Her often absentee and brutish father could not or did not provide and her schizophrenic mother tried to slit Clara’s throat when the girl spoke of becoming an actress.
Bow, nonetheless, won a photo beauty contest which launched her movie career that would eventually number 58 films, from 1922 to 1933.
The movie It (1927) defined her career. The film starred Clara as a shopgirl who was asked out by the store’s owner. As you watch the silent film you can see the excitement as she prepared for her date with the boss, her friend trying hard to assist her.
She used a pair of scissors to modify her dress to try to look “sxier.” The movie did much to change society’s mores as there were only a few years between World War I and Clara Bow, but this movie went a long way in how society looked at itself.
Clara was flaming youth in rebellion. In the film she presented a worldly wisdom that somehow sx meant having a good time. But the movie shouldn’t mislead the viewer, because when her boss tries to kiss her goodnight, she slaps him.
At the height of her popularity she received over 45,000 fan letters a month. Also, she was probably the most overworked and underpaid star in the industry. With the coming of sound, her popularity waned.
Clara was also involved in several court battles ranging from unpaid taxes to being in divorce court for “stealing” women’s husbands. After the court trials, she made a couple of attempts to get back in the public eye.
One was Call Her Savage (1932) in 1932. It was somewhat of a failure at the box office and her last was in 1933 in a film called Hoopla (1933).
She then married cowboy star Rex Bell at 26 and retired from the film world at 28. She doted on her two sons and did everything to please them.

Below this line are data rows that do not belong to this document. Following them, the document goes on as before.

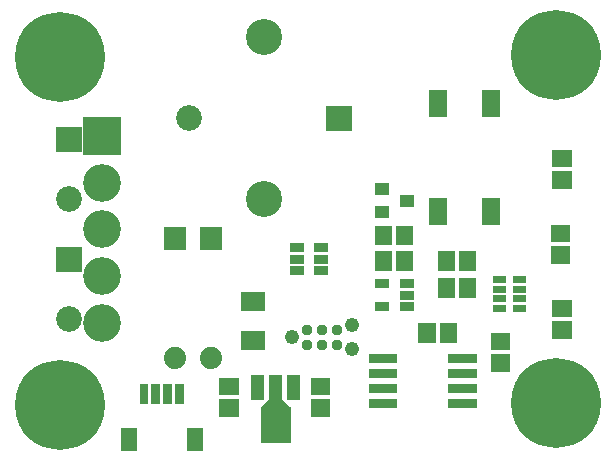
<source format=gbr>
G04 start of page 7 for group -4063 idx -4063 *
G04 Title: (unknown), componentmask *
G04 Creator: pcb 4.0.2 *
G04 CreationDate: Thu Oct 28 14:33:54 2021 UTC *
G04 For: ndholmes *
G04 Format: Gerber/RS-274X *
G04 PCB-Dimensions (mil): 2000.00 1500.00 *
G04 PCB-Coordinate-Origin: lower left *
%MOIN*%
%FSLAX25Y25*%
%LNTOPMASK*%
%ADD59C,0.0370*%
%ADD58C,0.0740*%
%ADD57C,0.0860*%
%ADD56C,0.1260*%
%ADD55C,0.0490*%
%ADD54C,0.1200*%
%ADD53C,0.2997*%
%ADD52C,0.0001*%
G54D52*G36*
X105700Y116800D02*Y108200D01*
X114300D01*
Y116800D01*
X105700D01*
G37*
G54D53*X182500Y133500D03*
G54D54*X85000Y139500D03*
G54D55*X94500Y39500D03*
X114500Y43500D03*
Y35500D03*
G54D53*X182500Y17500D03*
G54D56*X31000Y75500D03*
Y59900D03*
Y44300D03*
G54D52*G36*
X24700Y113000D02*Y100400D01*
X37300D01*
Y113000D01*
X24700D01*
G37*
G54D56*X31000Y91100D03*
G54D52*G36*
X15700Y109800D02*Y101200D01*
X24300D01*
Y109800D01*
X15700D01*
G37*
G54D57*X20000Y85500D03*
G54D53*X17000Y133000D03*
G54D52*G36*
X15700Y69800D02*Y61200D01*
X24300D01*
Y69800D01*
X15700D01*
G37*
G54D57*X20000Y45500D03*
G54D53*X17000Y17000D03*
G54D58*X67500Y32500D03*
X55500D03*
G54D57*X60000Y112500D03*
G54D54*X85000Y85500D03*
G54D52*G36*
X63800Y76200D02*Y68800D01*
X71200D01*
Y76200D01*
X63800D01*
G37*
G36*
X51800D02*Y68800D01*
X59200D01*
Y76200D01*
X51800D01*
G37*
G36*
X180748Y69816D02*Y64098D01*
X187252D01*
Y69816D01*
X180748D01*
G37*
G36*
Y76902D02*Y71184D01*
X187252D01*
Y76902D01*
X180748D01*
G37*
G36*
X181248Y94816D02*Y89098D01*
X187752D01*
Y94816D01*
X181248D01*
G37*
G36*
Y101902D02*Y96184D01*
X187752D01*
Y101902D01*
X181248D01*
G37*
G36*
Y44816D02*Y39098D01*
X187752D01*
Y44816D01*
X181248D01*
G37*
G36*
Y51902D02*Y46184D01*
X187752D01*
Y51902D01*
X181248D01*
G37*
G36*
X168276Y50412D02*Y48140D01*
X172420D01*
Y50412D01*
X168276D01*
G37*
G36*
Y53562D02*Y51288D01*
X172420D01*
Y53562D01*
X168276D01*
G37*
G36*
Y56712D02*Y54438D01*
X172420D01*
Y56712D01*
X168276D01*
G37*
G36*
Y59860D02*Y57588D01*
X172420D01*
Y59860D01*
X168276D01*
G37*
G36*
X122200Y59000D02*Y56000D01*
X126800D01*
Y59000D01*
X122200D01*
G37*
G36*
Y51200D02*Y48200D01*
X126800D01*
Y51200D01*
X122200D01*
G37*
G36*
X130400D02*Y48200D01*
X135000D01*
Y51200D01*
X130400D01*
G37*
G36*
Y55100D02*Y52100D01*
X135000D01*
Y55100D01*
X130400D01*
G37*
G36*
Y59000D02*Y56000D01*
X135000D01*
Y59000D01*
X130400D01*
G37*
G36*
X127816Y76752D02*X122098D01*
Y70248D01*
X127816D01*
Y76752D01*
G37*
G36*
X122200Y91000D02*Y87000D01*
X126800D01*
Y91000D01*
X122200D01*
G37*
G36*
Y83200D02*Y79200D01*
X126800D01*
Y83200D01*
X122200D01*
G37*
G36*
X134902Y76752D02*X129184D01*
Y70248D01*
X134902D01*
Y76752D01*
G37*
G36*
X130400Y87100D02*Y83100D01*
X135000D01*
Y87100D01*
X130400D01*
G37*
G36*
X146150Y86000D02*X140050D01*
Y77100D01*
X146150D01*
Y86000D01*
G37*
G36*
Y121900D02*X140050D01*
Y113000D01*
X146150D01*
Y121900D01*
G37*
G36*
X134902Y68252D02*X129184D01*
Y61748D01*
X134902D01*
Y68252D01*
G37*
G36*
X127816D02*X122098D01*
Y61748D01*
X127816D01*
Y68252D01*
G37*
G36*
X142316Y44252D02*X136598D01*
Y37748D01*
X142316D01*
Y44252D01*
G37*
G36*
X120000Y34000D02*Y31000D01*
X129500D01*
Y34000D01*
X120000D01*
G37*
G36*
Y29000D02*Y26000D01*
X129500D01*
Y29000D01*
X120000D01*
G37*
G36*
Y24000D02*Y21000D01*
X129500D01*
Y24000D01*
X120000D01*
G37*
G36*
Y19000D02*Y16000D01*
X129500D01*
Y19000D01*
X120000D01*
G37*
G54D59*X109500Y37000D03*
G54D52*G36*
X146500Y19000D02*Y16000D01*
X156000D01*
Y19000D01*
X146500D01*
G37*
G36*
Y24000D02*Y21000D01*
X156000D01*
Y24000D01*
X146500D01*
G37*
G36*
Y29000D02*Y26000D01*
X156000D01*
Y29000D01*
X146500D01*
G37*
G36*
Y34000D02*Y31000D01*
X156000D01*
Y34000D01*
X146500D01*
G37*
G36*
X160748Y33816D02*Y28098D01*
X167252D01*
Y33816D01*
X160748D01*
G37*
G36*
Y40902D02*Y35184D01*
X167252D01*
Y40902D01*
X160748D01*
G37*
G36*
X148816Y68252D02*X143098D01*
Y61748D01*
X148816D01*
Y68252D01*
G37*
G36*
Y59252D02*X143098D01*
Y52748D01*
X148816D01*
Y59252D01*
G37*
G36*
X149402Y44252D02*X143684D01*
Y37748D01*
X149402D01*
Y44252D01*
G37*
G36*
X155902Y68252D02*X150184D01*
Y61748D01*
X155902D01*
Y68252D01*
G37*
G36*
Y59252D02*X150184D01*
Y52748D01*
X155902D01*
Y59252D01*
G37*
G36*
X161580Y59860D02*Y57588D01*
X165724D01*
Y59860D01*
X161580D01*
G37*
G36*
Y56712D02*Y54438D01*
X165724D01*
Y56712D01*
X161580D01*
G37*
G36*
Y53562D02*Y51288D01*
X165724D01*
Y53562D01*
X161580D01*
G37*
G36*
Y50412D02*Y48140D01*
X165724D01*
Y50412D01*
X161580D01*
G37*
G36*
X163950Y86000D02*X157850D01*
Y77100D01*
X163950D01*
Y86000D01*
G37*
G36*
Y121900D02*X157850D01*
Y113000D01*
X163950D01*
Y121900D01*
G37*
G54D59*X99500Y37000D03*
Y42000D03*
X104500Y37000D03*
Y42000D03*
X109500D03*
G54D52*G36*
X77450Y54550D02*Y48450D01*
X85550D01*
Y54550D01*
X77450D01*
G37*
G36*
Y41550D02*Y35450D01*
X85550D01*
Y41550D01*
X77450D01*
G37*
G36*
X93700Y71000D02*Y68000D01*
X98300D01*
Y71000D01*
X93700D01*
G37*
G36*
Y67100D02*Y64100D01*
X98300D01*
Y67100D01*
X93700D01*
G37*
G36*
Y63200D02*Y60200D01*
X98300D01*
Y63200D01*
X93700D01*
G37*
G36*
X101900D02*Y60200D01*
X106500D01*
Y63200D01*
X101900D01*
G37*
G36*
Y67100D02*Y64100D01*
X106500D01*
Y67100D01*
X101900D01*
G37*
G36*
Y71000D02*Y68000D01*
X106500D01*
Y71000D01*
X101900D01*
G37*
G36*
X100748Y25902D02*Y20184D01*
X107252D01*
Y25902D01*
X100748D01*
G37*
G36*
X97096Y27095D02*X92716D01*
Y18621D01*
X97096D01*
Y27095D01*
G37*
G36*
X100748Y18816D02*Y13098D01*
X107252D01*
Y18816D01*
X100748D01*
G37*
G36*
X70248Y25902D02*Y20184D01*
X76752D01*
Y25902D01*
X70248D01*
G37*
G36*
Y18816D02*Y13098D01*
X76752D01*
Y18816D01*
X70248D01*
G37*
G36*
X91190Y27095D02*X86810D01*
Y10905D01*
X91190D01*
Y27095D01*
G37*
G36*
X94025Y16386D02*X83975D01*
Y4446D01*
X94025D01*
Y16386D01*
G37*
G36*
X90885Y19350D02*X89041Y17506D01*
X92305Y14242D01*
X94149Y16086D01*
X90885Y19350D01*
G37*
G36*
X88959Y17506D02*X87115Y19350D01*
X83851Y16086D01*
X85695Y14242D01*
X88959Y17506D01*
G37*
G36*
X85284Y27095D02*X80904D01*
Y18621D01*
X85284D01*
Y27095D01*
G37*
G36*
X46599Y24107D02*X43637D01*
Y17405D01*
X46599D01*
Y24107D01*
G37*
G36*
X50536D02*X47574D01*
Y17405D01*
X50536D01*
Y24107D01*
G37*
G36*
X54473D02*X51511D01*
Y17405D01*
X54473D01*
Y24107D01*
G37*
G36*
X58410D02*X55448D01*
Y17405D01*
X58410D01*
Y24107D01*
G37*
G36*
X42662Y9343D02*X37338D01*
Y1657D01*
X42662D01*
Y9343D01*
G37*
G36*
X64709D02*X59385D01*
Y1657D01*
X64709D01*
Y9343D01*
G37*
M02*

</source>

Haunted by a weight problem and a mental imbalance, she never re-entered show business.
She was confined to sanitariums from time to time and prohibited access to her beloved sons. She died of a heart attack in West Los Angeles, on September 26, 1965 at age 60.
Today she is finding a renaissance among movie buffs, who are recently discovering the virtues of silent film. The actress who wanted so much to be like the wonderful young lady in It (1927) has the legacy of her films to confirm that she was a wonderful lady and America’s first sx symbol.